| EXERCISE REQUIREMENTS |
Could you give back the whole listing exactly as written?

| SUPPLIED MATERIAL |

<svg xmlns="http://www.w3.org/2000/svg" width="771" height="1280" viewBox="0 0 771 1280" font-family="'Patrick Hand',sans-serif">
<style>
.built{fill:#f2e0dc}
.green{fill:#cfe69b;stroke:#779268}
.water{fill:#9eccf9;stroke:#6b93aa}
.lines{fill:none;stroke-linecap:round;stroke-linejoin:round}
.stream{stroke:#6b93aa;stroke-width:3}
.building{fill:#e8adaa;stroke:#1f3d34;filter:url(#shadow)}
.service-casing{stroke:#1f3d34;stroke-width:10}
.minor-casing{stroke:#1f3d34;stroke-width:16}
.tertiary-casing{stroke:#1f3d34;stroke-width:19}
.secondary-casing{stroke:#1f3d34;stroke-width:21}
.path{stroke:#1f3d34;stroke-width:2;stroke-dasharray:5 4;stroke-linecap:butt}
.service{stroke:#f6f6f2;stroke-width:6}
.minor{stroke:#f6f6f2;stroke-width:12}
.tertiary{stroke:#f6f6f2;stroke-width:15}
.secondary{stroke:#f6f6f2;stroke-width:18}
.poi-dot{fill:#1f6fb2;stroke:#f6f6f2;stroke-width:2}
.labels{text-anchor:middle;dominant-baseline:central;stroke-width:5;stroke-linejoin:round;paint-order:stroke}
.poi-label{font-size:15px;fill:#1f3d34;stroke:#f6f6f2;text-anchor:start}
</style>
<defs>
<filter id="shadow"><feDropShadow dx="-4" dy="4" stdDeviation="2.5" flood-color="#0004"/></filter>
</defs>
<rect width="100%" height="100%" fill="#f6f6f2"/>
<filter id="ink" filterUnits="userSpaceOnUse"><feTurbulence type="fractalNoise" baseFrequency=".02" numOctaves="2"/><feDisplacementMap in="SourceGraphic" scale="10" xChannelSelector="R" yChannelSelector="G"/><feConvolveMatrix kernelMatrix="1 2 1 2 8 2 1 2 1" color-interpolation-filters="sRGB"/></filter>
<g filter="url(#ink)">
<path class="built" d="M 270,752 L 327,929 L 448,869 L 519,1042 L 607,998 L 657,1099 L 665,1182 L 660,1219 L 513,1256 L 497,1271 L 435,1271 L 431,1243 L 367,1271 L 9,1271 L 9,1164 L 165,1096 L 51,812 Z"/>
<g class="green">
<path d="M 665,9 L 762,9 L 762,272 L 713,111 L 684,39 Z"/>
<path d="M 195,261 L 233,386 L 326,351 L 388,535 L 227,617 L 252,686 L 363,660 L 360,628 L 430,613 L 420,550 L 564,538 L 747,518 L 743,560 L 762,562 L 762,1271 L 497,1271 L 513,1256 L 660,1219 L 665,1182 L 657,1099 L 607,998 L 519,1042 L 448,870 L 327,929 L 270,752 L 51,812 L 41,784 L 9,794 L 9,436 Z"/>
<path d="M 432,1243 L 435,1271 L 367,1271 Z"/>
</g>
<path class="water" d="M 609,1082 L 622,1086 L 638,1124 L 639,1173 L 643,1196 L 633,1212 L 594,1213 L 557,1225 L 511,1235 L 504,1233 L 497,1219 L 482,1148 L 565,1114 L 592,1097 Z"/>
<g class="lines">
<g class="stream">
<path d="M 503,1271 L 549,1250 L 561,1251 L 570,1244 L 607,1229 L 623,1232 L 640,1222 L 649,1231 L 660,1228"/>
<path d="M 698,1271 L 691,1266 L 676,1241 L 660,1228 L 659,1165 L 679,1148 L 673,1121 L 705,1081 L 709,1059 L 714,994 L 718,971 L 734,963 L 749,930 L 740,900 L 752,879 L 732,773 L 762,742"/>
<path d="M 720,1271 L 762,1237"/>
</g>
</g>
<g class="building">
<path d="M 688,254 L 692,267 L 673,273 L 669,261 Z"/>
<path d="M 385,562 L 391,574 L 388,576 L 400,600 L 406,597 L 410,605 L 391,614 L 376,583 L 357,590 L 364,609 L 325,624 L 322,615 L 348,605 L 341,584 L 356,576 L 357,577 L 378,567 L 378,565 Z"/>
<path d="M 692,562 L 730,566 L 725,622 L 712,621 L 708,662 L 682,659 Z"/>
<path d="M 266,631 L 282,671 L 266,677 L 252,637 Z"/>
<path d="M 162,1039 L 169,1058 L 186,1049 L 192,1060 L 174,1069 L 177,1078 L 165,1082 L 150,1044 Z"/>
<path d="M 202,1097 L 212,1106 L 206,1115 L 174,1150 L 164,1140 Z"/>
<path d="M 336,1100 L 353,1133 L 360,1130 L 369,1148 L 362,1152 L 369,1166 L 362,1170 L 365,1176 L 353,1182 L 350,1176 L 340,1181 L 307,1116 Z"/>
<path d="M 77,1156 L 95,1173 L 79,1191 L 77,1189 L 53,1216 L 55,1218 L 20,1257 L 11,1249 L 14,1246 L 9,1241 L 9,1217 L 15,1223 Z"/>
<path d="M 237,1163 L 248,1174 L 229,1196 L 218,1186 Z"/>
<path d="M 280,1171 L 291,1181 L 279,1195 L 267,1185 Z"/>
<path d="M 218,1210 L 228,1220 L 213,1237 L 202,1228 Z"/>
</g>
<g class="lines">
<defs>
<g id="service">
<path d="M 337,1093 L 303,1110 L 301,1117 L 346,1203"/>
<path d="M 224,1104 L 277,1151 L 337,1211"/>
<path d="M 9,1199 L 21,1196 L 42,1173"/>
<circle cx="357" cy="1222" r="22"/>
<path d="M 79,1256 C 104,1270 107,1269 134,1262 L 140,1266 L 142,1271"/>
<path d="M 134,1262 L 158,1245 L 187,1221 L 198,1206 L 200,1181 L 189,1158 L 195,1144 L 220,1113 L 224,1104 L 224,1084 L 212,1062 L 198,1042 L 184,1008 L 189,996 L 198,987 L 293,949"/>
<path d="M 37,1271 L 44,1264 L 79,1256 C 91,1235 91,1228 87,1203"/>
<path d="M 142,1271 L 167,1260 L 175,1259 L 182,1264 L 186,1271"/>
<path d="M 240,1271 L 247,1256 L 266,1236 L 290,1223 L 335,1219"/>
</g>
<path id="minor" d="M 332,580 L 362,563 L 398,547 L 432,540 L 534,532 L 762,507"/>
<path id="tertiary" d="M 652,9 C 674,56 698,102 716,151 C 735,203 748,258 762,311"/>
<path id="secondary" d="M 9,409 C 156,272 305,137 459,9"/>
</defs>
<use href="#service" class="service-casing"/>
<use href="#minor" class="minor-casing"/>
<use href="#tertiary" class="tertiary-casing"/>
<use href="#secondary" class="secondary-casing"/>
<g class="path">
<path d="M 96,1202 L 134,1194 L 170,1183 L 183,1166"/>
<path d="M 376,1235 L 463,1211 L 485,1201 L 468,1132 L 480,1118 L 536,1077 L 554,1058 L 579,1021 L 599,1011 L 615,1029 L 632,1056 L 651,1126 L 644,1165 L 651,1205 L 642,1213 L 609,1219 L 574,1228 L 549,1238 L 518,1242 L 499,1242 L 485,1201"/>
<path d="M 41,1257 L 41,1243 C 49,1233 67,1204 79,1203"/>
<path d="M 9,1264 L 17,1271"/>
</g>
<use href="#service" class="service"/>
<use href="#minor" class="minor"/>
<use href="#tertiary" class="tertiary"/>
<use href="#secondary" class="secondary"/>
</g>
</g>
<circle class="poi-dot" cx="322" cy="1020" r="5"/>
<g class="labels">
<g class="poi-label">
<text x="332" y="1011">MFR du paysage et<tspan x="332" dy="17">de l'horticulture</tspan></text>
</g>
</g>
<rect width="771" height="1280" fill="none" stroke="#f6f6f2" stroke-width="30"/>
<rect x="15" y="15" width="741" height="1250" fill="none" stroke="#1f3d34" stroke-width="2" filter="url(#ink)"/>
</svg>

| EXERCISE ANSWER |
<svg xmlns="http://www.w3.org/2000/svg" width="771" height="1280" viewBox="0 0 771 1280" font-family="'Patrick Hand',sans-serif">
<style>
.built{fill:#f2e0dc}
.green{fill:#cfe69b;stroke:#779268}
.water{fill:#9eccf9;stroke:#6b93aa}
.lines{fill:none;stroke-linecap:round;stroke-linejoin:round}
.stream{stroke:#6b93aa;stroke-width:3}
.building{fill:#e8adaa;stroke:#1f3d34;filter:url(#shadow)}
.service-casing{stroke:#1f3d34;stroke-width:10}
.minor-casing{stroke:#1f3d34;stroke-width:16}
.tertiary-casing{stroke:#1f3d34;stroke-width:19}
.secondary-casing{stroke:#1f3d34;stroke-width:21}
.path{stroke:#1f3d34;stroke-width:2;stroke-dasharray:5 4;stroke-linecap:butt}
.service{stroke:#f6f6f2;stroke-width:6}
.minor{stroke:#f6f6f2;stroke-width:12}
.tertiary{stroke:#f6f6f2;stroke-width:15}
.secondary{stroke:#f6f6f2;stroke-width:18}
.poi-dot{fill:#1f6fb2;stroke:#f6f6f2;stroke-width:2}
.labels{text-anchor:middle;dominant-baseline:central;stroke-width:5;stroke-linejoin:round;paint-order:stroke}
.poi-label{font-size:15px;fill:#1f3d34;stroke:#f6f6f2;text-anchor:start}
</style>
<defs>
<filter id="shadow"><feDropShadow dx="-4" dy="4" stdDeviation="2.5" flood-color="#0004"/></filter>
</defs>
<rect width="100%" height="100%" fill="#f6f6f2"/>
<filter id="ink" filterUnits="userSpaceOnUse"><feTurbulence type="fractalNoise" baseFrequency=".02" numOctaves="2"/><feDisplacementMap in="SourceGraphic" scale="10" xChannelSelector="R" yChannelSelector="G"/><feConvolveMatrix kernelMatrix="1 2 1 2 8 2 1 2 1" color-interpolation-filters="sRGB"/></filter>
<g filter="url(#ink)">
<path class="built" d="M 270,752 L 327,929 L 448,869 L 519,1042 L 607,998 L 657,1099 L 665,1182 L 660,1219 L 513,1256 L 497,1271 L 435,1271 L 431,1243 L 367,1271 L 9,1271 L 9,1164 L 165,1096 L 51,812 Z"/>
<g class="green">
<path d="M 665,9 L 762,9 L 762,272 L 713,111 L 684,39 Z"/>
<path d="M 195,261 L 233,386 L 326,351 L 388,535 L 227,617 L 252,686 L 363,660 L 360,628 L 430,613 L 420,550 L 564,538 L 747,518 L 743,560 L 762,562 L 762,1271 L 497,1271 L 513,1256 L 660,1219 L 665,1182 L 657,1099 L 607,998 L 519,1042 L 448,870 L 327,929 L 270,752 L 51,812 L 41,784 L 9,794 L 9,436 Z"/>
<path d="M 432,1243 L 435,1271 L 367,1271 Z"/>
</g>
<path class="water" d="M 609,1082 L 622,1086 L 638,1124 L 639,1173 L 643,1196 L 633,1212 L 594,1213 L 557,1225 L 511,1235 L 504,1233 L 497,1219 L 482,1148 L 565,1114 L 592,1097 Z"/>
<g class="lines">
<g class="stream">
<path d="M 503,1271 L 549,1250 L 561,1251 L 570,1244 L 607,1229 L 623,1232 L 640,1222 L 649,1231 L 660,1228"/>
<path d="M 698,1271 L 691,1266 L 676,1241 L 660,1228 L 659,1165 L 679,1148 L 673,1121 L 705,1081 L 709,1059 L 714,994 L 718,971 L 734,963 L 749,930 L 740,900 L 752,879 L 732,773 L 762,742"/>
<path d="M 720,1271 L 762,1237"/>
</g>
</g>
<g class="building">
<path d="M 688,254 L 692,267 L 673,273 L 669,261 Z"/>
<path d="M 385,562 L 391,574 L 388,576 L 400,600 L 406,597 L 410,605 L 391,614 L 376,583 L 357,590 L 364,609 L 325,624 L 322,615 L 348,605 L 341,584 L 356,576 L 357,577 L 378,567 L 378,565 Z"/>
<path d="M 692,562 L 730,566 L 725,622 L 712,621 L 708,662 L 682,659 Z"/>
<path d="M 266,631 L 282,671 L 266,677 L 252,637 Z"/>
<path d="M 162,1039 L 169,1058 L 186,1049 L 192,1060 L 174,1069 L 177,1078 L 165,1082 L 150,1044 Z"/>
<path d="M 202,1097 L 212,1106 L 206,1115 L 174,1150 L 164,1140 Z"/>
<path d="M 336,1100 L 353,1133 L 360,1130 L 369,1148 L 362,1152 L 369,1166 L 362,1170 L 365,1176 L 353,1182 L 350,1176 L 340,1181 L 307,1116 Z"/>
<path d="M 77,1156 L 95,1173 L 79,1191 L 77,1189 L 53,1216 L 55,1218 L 20,1257 L 11,1249 L 14,1246 L 9,1241 L 9,1217 L 15,1223 Z"/>
<path d="M 237,1163 L 248,1174 L 229,1196 L 218,1186 Z"/>
<path d="M 280,1171 L 291,1181 L 279,1195 L 267,1185 Z"/>
<path d="M 218,1210 L 228,1220 L 213,1237 L 202,1228 Z"/>
</g>
<g class="lines">
<defs>
<g id="service">
<path d="M 337,1093 L 303,1110 L 301,1117 L 346,1203"/>
<path d="M 224,1104 L 277,1151 L 337,1211"/>
<path d="M 9,1199 L 21,1196 L 42,1173"/>
<circle cx="357" cy="1222" r="22"/>
<path d="M 79,1256 C 104,1270 107,1269 134,1262 L 140,1266 L 142,1271"/>
<path d="M 134,1262 L 158,1245 L 187,1221 L 198,1206 L 200,1181 L 189,1158 L 195,1144 L 220,1113 L 224,1104 L 224,1084 L 212,1062 L 198,1042 L 184,1008 L 189,996 L 198,987 L 293,949"/>
<path d="M 37,1271 L 44,1264 L 79,1256 C 91,1235 91,1228 87,1203"/>
<path d="M 142,1271 L 167,1260 L 175,1259 L 182,1264 L 186,1271"/>
<path d="M 240,1271 L 247,1256 L 266,1236 L 290,1223 L 335,1219"/>
</g>
<path id="minor" d="M 332,580 L 362,563 L 398,547 L 432,540 L 534,532 L 762,507"/>
<path id="tertiary" d="M 652,9 C 674,56 698,102 716,151 C 735,203 748,258 762,311"/>
<path id="secondary" d="M 9,409 C 156,272 305,137 459,9"/>
</defs>
<use href="#service" class="service-casing"/>
<use href="#minor" class="minor-casing"/>
<use href="#tertiary" class="tertiary-casing"/>
<use href="#secondary" class="secondary-casing"/>
<g class="path">
<path d="M 96,1202 L 134,1194 L 170,1183 L 183,1166"/>
<path d="M 376,1235 L 463,1211 L 485,1201 L 468,1132 L 480,1118 L 536,1077 L 554,1058 L 579,1021 L 599,1011 L 615,1029 L 632,1056 L 651,1126 L 644,1165 L 651,1205 L 642,1213 L 609,1219 L 574,1228 L 549,1238 L 518,1242 L 499,1242 L 485,1201"/>
<path d="M 41,1257 L 41,1243 C 49,1233 67,1204 79,1203"/>
<path d="M 9,1264 L 17,1271"/>
</g>
<use href="#service" class="service"/>
<use href="#minor" class="minor"/>
<use href="#tertiary" class="tertiary"/>
<use href="#secondary" class="secondary"/>
</g>
</g>
<circle class="poi-dot" cx="322" cy="1020" r="5"/>
<g class="labels">
<g class="poi-label">
<text x="332" y="1011">MFR du paysage et<tspan x="332" dy="17">de l'horticulture</tspan></text>
</g>
</g>
<rect width="771" height="1280" fill="none" stroke="#f6f6f2" stroke-width="30"/>
<rect x="15" y="15" width="741" height="1250" fill="none" stroke="#1f3d34" stroke-width="2" filter="url(#ink)"/>
</svg>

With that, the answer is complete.